━━ 抜粋 ━━

注意書きをよく読んで、迷惑をかけないように心がけたいものです。
お恥ずかしいですが、私は一度迷ってしまって、管理室みたいなところへ出てしまいました。
黒部ダム側から阿曽原方面へ抜けるときです。
ダムの管理室みたいなところへ出てしまい、室内履きスリッパが並んでいました。
「まさかスリッパに履き替え?」
「いやいや、さすがにここは違うだろう」
と引き返して、出口を見つけました。
![](https://nebukurou.com/wp-content/uploads/2019/08/OVRB1972.jpg)
トンネル内は高熱でメガネは曇ります
小説「高熱隧道」にも出てくるとおり、このあたりは岩盤が高温です。
危険はないとはいえ、メガネの人は曇って見えなくなりますよ。
また、線路も引かれているので、もしかすると作業列車が通過する可能性もあります。
十分に注意しましょう。
![](https://nebukurou.com/wp-content/uploads/2019/08/OVRB1969.jpg)

━━━

やること:
- 1) 抜粋の「黒部ダム側から阿曽原方面へ抜けるときです。」から「小説「高熱隧道」にも出てくるとおり、このあたりは岩盤が高温です。」までを、一字も変えずに書き写してください。
- 2) 抜粋の中で「」にくくられている部分を、かぎかっこの中身だけですべて挙げてください。

━━ データの一部 ━━

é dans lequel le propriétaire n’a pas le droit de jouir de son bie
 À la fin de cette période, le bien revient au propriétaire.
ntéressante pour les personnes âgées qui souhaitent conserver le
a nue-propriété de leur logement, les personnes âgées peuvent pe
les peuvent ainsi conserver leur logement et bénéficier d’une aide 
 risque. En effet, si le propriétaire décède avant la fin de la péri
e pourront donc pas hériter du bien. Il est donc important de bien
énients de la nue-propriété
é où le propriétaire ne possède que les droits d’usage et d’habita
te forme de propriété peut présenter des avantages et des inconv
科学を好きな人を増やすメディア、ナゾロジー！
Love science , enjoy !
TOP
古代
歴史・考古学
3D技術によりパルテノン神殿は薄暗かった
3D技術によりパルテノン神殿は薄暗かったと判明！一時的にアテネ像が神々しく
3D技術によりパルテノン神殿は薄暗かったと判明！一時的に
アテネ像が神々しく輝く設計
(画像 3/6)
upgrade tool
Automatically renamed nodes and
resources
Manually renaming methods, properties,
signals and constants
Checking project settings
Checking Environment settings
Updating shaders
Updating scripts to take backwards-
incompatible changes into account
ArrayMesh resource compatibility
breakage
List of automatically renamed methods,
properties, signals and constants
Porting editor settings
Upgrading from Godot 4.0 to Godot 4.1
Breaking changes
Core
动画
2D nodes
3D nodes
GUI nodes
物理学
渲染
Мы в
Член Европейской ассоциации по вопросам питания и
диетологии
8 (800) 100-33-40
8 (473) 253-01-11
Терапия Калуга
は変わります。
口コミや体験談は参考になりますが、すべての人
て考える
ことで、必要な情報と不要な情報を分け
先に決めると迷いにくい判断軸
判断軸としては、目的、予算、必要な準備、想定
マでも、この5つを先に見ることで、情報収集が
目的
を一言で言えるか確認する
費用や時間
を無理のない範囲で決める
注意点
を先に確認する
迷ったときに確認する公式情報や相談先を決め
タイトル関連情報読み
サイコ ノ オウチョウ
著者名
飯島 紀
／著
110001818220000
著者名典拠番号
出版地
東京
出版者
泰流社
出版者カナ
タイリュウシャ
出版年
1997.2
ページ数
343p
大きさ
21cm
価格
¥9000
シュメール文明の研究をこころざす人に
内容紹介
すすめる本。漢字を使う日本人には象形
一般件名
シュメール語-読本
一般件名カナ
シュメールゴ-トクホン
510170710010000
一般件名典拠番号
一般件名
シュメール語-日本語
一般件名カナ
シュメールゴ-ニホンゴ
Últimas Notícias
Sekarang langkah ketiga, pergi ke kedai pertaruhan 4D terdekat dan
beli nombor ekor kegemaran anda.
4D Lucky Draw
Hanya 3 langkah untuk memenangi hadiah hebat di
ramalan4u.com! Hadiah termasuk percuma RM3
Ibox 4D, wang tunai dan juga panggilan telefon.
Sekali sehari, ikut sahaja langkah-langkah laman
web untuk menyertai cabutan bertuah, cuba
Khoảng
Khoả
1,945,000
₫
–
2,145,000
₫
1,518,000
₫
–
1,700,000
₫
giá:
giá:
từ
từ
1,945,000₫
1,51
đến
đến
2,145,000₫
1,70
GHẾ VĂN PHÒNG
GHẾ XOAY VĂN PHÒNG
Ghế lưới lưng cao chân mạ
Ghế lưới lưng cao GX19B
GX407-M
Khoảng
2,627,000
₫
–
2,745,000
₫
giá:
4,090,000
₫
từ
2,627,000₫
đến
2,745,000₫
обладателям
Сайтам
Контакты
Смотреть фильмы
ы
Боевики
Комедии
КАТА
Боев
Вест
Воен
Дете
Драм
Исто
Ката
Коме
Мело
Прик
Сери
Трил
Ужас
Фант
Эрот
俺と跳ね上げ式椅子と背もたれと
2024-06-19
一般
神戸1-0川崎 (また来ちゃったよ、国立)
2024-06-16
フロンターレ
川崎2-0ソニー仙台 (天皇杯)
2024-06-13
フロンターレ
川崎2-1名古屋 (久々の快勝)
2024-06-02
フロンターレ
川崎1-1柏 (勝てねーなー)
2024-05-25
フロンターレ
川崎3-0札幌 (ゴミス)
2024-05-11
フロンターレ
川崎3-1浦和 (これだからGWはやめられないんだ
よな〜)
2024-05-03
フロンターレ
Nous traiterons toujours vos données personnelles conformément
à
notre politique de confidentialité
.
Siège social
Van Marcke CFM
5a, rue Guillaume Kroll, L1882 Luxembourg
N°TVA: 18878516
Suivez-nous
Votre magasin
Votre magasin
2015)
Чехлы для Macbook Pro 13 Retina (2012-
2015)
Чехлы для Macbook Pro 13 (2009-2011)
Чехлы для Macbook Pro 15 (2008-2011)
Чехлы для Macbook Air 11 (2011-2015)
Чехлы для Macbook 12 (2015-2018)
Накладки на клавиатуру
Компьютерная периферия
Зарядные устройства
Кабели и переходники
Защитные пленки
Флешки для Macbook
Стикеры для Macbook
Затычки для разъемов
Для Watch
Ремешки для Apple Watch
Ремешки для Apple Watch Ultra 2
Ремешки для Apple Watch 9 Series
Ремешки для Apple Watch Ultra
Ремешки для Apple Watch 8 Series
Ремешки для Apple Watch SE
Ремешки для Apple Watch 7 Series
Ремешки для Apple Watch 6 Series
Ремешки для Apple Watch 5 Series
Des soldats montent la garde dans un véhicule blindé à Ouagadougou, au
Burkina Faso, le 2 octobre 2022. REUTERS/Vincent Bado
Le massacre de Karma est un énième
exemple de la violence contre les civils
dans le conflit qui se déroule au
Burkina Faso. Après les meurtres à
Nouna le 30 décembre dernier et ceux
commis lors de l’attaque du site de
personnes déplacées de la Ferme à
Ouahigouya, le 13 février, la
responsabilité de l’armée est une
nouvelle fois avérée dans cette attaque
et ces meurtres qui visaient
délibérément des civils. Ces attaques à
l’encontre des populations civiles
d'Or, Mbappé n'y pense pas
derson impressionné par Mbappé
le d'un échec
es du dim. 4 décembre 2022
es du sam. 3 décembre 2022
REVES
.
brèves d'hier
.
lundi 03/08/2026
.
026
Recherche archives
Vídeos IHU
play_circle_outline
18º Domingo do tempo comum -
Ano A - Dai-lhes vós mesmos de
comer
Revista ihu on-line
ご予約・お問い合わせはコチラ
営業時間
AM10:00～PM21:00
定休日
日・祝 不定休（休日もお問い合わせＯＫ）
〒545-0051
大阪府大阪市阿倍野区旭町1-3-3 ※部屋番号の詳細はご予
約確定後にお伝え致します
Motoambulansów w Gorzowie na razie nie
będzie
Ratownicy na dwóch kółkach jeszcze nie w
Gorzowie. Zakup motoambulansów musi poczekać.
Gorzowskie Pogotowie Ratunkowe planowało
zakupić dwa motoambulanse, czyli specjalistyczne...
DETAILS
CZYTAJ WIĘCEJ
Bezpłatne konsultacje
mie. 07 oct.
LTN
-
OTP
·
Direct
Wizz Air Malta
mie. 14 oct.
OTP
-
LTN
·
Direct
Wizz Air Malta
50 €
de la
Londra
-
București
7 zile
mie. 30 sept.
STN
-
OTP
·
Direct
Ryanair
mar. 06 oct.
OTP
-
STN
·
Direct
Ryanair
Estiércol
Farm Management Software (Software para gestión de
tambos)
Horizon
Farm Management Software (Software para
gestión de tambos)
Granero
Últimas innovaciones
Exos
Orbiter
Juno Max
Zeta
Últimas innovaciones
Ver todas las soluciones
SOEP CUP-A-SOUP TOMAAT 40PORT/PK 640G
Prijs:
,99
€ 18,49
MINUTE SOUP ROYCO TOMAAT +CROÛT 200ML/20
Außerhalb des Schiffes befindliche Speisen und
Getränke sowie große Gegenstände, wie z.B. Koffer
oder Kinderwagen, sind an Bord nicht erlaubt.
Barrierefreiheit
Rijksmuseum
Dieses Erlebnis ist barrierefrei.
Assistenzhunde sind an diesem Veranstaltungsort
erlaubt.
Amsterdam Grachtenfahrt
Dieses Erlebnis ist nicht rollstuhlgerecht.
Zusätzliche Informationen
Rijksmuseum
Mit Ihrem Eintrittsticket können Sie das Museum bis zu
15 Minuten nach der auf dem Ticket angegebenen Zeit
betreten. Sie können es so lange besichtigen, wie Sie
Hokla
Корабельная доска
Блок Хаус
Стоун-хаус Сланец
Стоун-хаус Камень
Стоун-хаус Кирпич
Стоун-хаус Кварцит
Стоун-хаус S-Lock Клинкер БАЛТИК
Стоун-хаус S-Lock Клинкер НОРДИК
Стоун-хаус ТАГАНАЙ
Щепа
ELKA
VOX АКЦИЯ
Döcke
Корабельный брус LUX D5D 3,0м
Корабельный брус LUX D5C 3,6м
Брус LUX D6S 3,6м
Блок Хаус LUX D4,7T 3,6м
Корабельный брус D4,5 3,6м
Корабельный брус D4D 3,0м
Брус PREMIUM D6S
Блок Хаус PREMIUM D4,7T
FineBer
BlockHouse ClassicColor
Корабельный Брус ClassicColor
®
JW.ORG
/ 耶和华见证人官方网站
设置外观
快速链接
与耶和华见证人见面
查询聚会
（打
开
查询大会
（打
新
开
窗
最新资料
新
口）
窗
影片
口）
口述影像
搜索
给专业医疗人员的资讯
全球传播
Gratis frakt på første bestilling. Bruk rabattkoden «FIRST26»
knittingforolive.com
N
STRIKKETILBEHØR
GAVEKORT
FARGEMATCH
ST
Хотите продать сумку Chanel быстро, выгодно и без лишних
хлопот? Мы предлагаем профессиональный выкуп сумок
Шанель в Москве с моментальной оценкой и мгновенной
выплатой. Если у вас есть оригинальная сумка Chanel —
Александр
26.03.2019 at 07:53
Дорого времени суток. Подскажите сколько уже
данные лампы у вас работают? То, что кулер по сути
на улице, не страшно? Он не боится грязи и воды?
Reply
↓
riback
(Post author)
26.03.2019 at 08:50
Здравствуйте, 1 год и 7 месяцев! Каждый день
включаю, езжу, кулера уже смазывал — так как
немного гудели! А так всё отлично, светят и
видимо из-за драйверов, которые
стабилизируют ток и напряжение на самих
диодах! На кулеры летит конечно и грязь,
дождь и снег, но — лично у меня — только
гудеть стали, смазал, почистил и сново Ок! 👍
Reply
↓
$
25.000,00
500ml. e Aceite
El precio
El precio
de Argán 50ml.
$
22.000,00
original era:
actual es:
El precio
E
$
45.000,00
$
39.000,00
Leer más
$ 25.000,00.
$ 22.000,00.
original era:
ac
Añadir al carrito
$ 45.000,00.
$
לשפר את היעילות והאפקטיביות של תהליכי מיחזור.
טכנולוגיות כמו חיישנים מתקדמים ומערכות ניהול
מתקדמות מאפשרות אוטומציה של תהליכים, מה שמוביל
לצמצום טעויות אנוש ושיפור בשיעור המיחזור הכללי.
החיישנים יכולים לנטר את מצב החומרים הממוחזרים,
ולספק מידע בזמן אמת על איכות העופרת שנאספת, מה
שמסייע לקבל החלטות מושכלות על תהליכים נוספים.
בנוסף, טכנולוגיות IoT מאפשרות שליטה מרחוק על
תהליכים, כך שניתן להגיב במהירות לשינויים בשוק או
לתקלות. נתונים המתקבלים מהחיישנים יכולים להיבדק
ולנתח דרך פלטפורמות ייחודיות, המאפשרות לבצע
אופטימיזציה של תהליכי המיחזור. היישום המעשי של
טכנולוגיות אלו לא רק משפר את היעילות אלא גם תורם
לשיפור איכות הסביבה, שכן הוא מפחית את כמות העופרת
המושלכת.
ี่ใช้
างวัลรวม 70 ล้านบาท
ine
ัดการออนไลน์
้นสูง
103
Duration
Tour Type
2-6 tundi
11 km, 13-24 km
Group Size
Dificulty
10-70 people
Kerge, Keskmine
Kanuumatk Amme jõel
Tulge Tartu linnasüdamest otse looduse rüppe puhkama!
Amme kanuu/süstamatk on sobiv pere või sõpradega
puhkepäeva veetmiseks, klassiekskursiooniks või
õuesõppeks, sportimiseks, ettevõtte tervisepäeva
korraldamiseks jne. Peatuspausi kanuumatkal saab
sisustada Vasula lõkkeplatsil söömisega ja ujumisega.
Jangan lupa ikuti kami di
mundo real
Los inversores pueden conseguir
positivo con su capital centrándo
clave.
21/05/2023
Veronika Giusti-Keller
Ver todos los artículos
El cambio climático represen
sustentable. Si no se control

━━━

解答:
- 1)
黒部ダム側から阿曽原方面へ抜けるときです。
ダムの管理室みたいなところへ出てしまい、室内履きスリッパが並んでいました。
「まさかスリッパに履き替え?」
「いやいや、さすがにここは違うだろう」
と引き返して、出口を見つけました。
![](https://nebukurou.com/wp-content/uploads/2019/08/OVRB1972.jpg)
トンネル内は高熱でメガネは曇ります
小説「高熱隧道」にも出てくるとおり、このあたりは岩盤が高温です。

- 2)
- まさかスリッパに履き替え?
- いやいや、さすがにここは違うだろう
- 高熱隧道